Moreover, just because Mary Lou and Sally Ann are having a grand old time pounding their breasts in true martyred-mother style, doesn't mean I feel constrained to join the guilt party or should. I'm disappointed in so many of my sisters who would sacrifice themselves rather than demand respect.

Were it not for the few notable people I have mentioned before, I would be feeling very alone and unsupported. I wonder how long it will be before I stop caring?

4 comments:

Von said...

Yes so easy to feel caring slipping away in the face of all the anger, hurt and unresolved suffering.We're all adults here, let's all act like adults, get our stuff sorted and show some understanding and compassion for others who have suffered and have scars.We'll never get rid of them but hey we're alive, we can shout about it and maybe one day change will come.
I too prefer to be with only those who have some understanding and haven't got time for the rest anymore, unless they're starting out.
Abandonner's indeed!!!

Unknown said...

I just hate that! I was told that unless I signed the papers, my son would be taken anyway as an "abandoned child" and I would then come under the radar of CPS. They would then take any subsequent children. Since I am pretty sure that they took my son before I signed papers, I felt that fear for decades. But, I did NOT abandon my son! He was stolen from me as surely as if they had held a gun to my head. DON'T call me an Abandoner!

Anonymous said...

kitta here:

I wonder if any of these detractors have ever bothered to read the laws.
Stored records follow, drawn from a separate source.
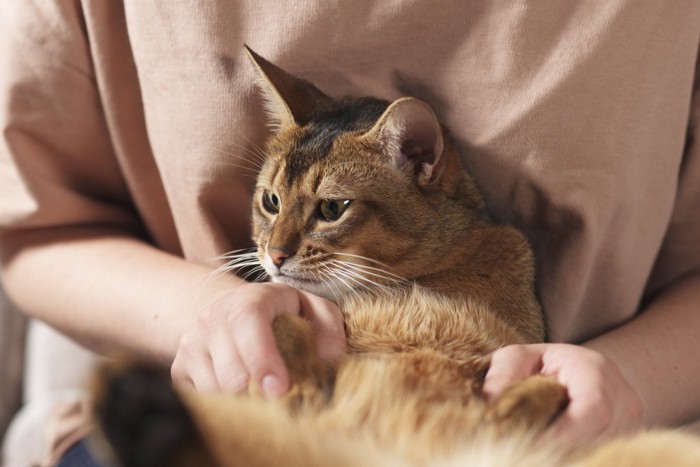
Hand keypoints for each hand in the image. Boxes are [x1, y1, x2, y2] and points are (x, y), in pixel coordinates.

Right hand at [170, 282, 345, 397]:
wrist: (234, 312)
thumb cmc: (282, 315)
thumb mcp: (311, 308)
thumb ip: (328, 325)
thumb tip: (330, 356)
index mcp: (249, 300)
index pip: (247, 323)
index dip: (262, 358)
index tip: (280, 389)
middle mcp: (213, 318)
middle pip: (232, 371)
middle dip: (259, 394)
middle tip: (279, 398)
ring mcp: (192, 342)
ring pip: (214, 391)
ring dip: (242, 402)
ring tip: (260, 392)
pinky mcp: (180, 366)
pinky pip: (199, 399)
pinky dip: (222, 405)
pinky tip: (238, 394)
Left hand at [482, 343, 643, 443]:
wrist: (572, 367)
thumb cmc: (540, 362)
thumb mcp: (516, 358)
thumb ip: (501, 375)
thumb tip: (490, 403)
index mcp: (595, 369)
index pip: (593, 409)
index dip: (566, 434)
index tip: (534, 446)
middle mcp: (622, 396)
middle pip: (604, 436)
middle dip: (568, 450)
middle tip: (531, 455)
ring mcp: (631, 420)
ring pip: (609, 450)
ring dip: (575, 456)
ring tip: (541, 455)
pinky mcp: (629, 438)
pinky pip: (609, 455)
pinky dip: (583, 458)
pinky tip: (558, 457)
If we didn't sign any papers, and just walked off, our children would be declared 'abandoned." then they would be processed through the courts and adopted anyway, without our participation. They would have been placed in foster care in the interim.
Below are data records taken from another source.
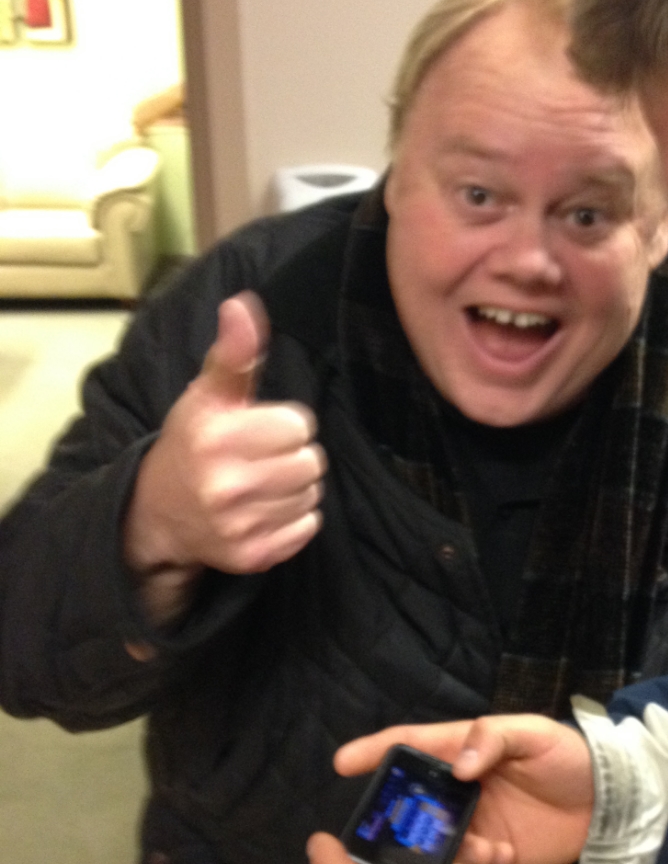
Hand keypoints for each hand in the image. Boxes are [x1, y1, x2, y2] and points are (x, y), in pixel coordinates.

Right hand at [124, 292, 326, 616]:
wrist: (158, 514)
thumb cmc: (194, 443)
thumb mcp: (208, 395)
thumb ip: (234, 354)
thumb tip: (243, 305)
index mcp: (215, 439)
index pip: (300, 425)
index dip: (285, 424)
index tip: (258, 429)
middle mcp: (224, 485)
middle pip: (312, 462)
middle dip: (293, 455)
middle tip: (262, 458)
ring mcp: (237, 526)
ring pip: (312, 496)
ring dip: (295, 488)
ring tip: (261, 483)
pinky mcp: (251, 557)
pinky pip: (308, 528)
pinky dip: (295, 519)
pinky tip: (264, 510)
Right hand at [335, 715, 594, 863]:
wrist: (610, 805)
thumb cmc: (570, 758)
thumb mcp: (535, 735)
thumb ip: (494, 739)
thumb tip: (457, 764)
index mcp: (466, 748)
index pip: (413, 745)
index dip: (376, 750)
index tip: (341, 763)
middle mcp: (462, 786)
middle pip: (415, 801)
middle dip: (402, 818)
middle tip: (396, 836)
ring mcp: (476, 822)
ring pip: (436, 840)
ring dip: (445, 848)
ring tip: (478, 845)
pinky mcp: (493, 854)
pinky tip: (500, 854)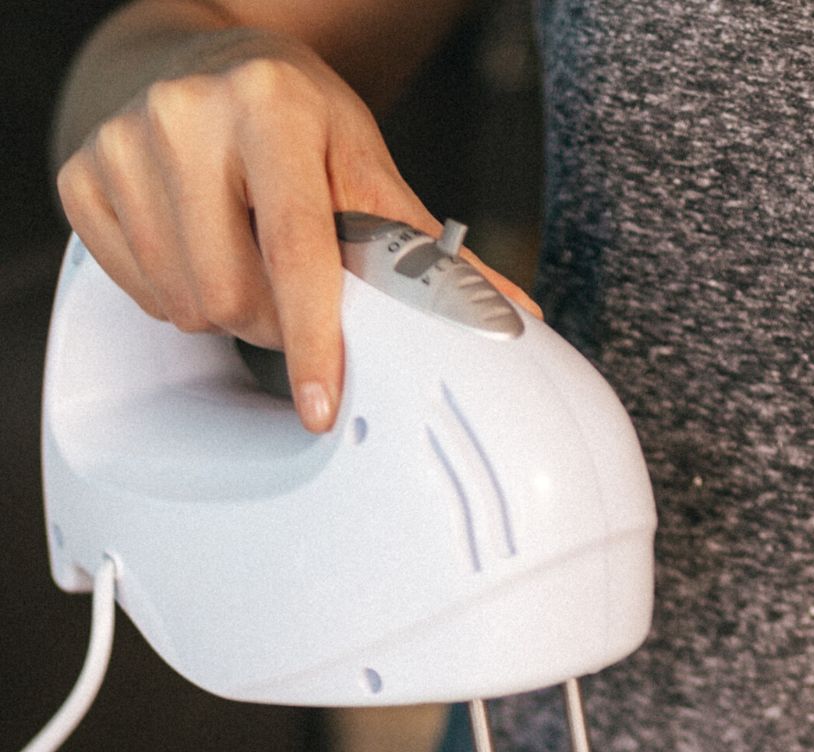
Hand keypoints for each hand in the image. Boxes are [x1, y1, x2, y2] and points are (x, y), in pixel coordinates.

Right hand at [56, 29, 536, 431]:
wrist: (208, 66)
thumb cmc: (297, 125)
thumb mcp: (363, 165)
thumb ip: (425, 251)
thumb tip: (512, 318)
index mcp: (272, 107)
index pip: (297, 251)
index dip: (314, 341)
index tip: (322, 404)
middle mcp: (189, 113)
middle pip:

We would have been charged with 'abandonment" which was a crime. We might even be arrested.

However...we didn't do that...

Many of us signed temporary care agreements.These allowed us time to try to get help(sometimes mother succeeded in getting their parents or boyfriends to step up).

Often, however, agencies would start pressure, telling us they would terminate us in court anyway, during the temporary care time which was illegal...forcing us to sign a surrender under threats and duress. This was NOT abandonment on our part.
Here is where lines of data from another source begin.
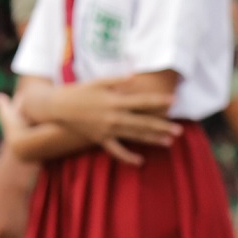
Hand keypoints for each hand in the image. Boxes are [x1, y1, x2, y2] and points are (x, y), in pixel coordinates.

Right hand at [23, 80, 178, 160]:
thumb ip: (117, 80)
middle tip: (179, 130)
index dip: (158, 101)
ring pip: (134, 136)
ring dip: (152, 140)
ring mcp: (107, 130)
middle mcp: (113, 116)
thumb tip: (134, 76)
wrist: (57, 107)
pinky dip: (128, 157)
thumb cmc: (78, 91)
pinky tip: (141, 161)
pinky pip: (117, 151)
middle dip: (162, 126)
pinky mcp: (100, 139)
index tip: (173, 101)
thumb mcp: (97, 82)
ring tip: (169, 143)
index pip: (141, 101)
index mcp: (114, 100)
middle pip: (143, 122)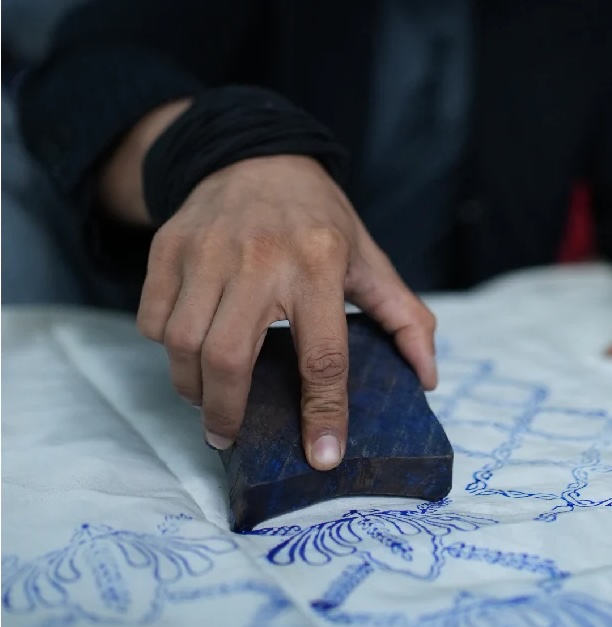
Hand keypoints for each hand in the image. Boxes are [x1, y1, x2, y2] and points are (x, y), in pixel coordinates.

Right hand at [136, 155, 437, 469]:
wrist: (254, 155)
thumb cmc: (319, 219)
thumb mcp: (370, 259)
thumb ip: (405, 318)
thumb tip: (428, 377)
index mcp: (320, 265)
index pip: (323, 356)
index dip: (324, 413)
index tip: (323, 456)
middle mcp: (258, 258)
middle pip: (229, 358)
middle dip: (227, 412)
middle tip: (228, 436)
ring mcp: (206, 251)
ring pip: (182, 344)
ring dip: (192, 386)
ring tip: (210, 400)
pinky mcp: (167, 248)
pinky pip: (153, 320)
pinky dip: (166, 349)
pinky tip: (189, 353)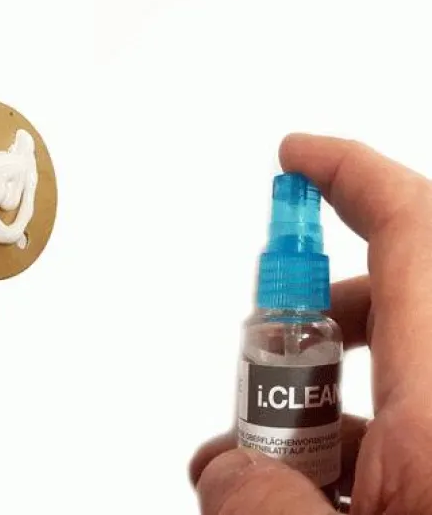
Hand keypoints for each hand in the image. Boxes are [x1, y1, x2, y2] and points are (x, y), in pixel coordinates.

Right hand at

This was coercion on the agency's part.

However, the court threat was real...and the laws are on the books.After a certain period of time in care, a mother's rights can be terminated. But it is a lot longer than just a few weeks.

Or, we might have been coerced to sign the surrender in hospital or in the home, with similar court threat tactics...or telling us we had huge bills to pay if we "backed out"..or that the adoptive parents and our parents already had made arrangements and we were underage and couldn't back out now because it was "illegal"...and other tactics...

Mandy Lifeboats said...

You know what really chaps my hide?..when I hear middle-aged very adult women, adopted as newborns..(guess what years/era?), who have learned of the most discriminatory and inhumane practices against their own mothers, and yes even themselves as newborns, not just in America but in other westernized countries as well..who still call their mothers "Abandoners"!! The majority of BSE Mothers truly had no choice..yet the daughters of these BSE Mothers still insist on calling their mothers "Abandoners". In my book, tells more about the character (or lack of)of the "middle-aged very adult" woman who as a fresh newborn was lost to her mother and thusly lost to adoption, then the mother she feels justified to further crucify with the label of "Abandoner". I find these "women" to be just as cruel,inhumane and judgemental as the society, parents, religious orgs, and the droves of social workers that condemned their own mothers in the first place.
*Feelings of abandonment* and labelling someone as an *Abandoner* is not the same and should not be touted as such by very adult women who were surrendered as newborns. Were these adult women not taught any lessons in compassion by their adoptive families? Really causes one to question.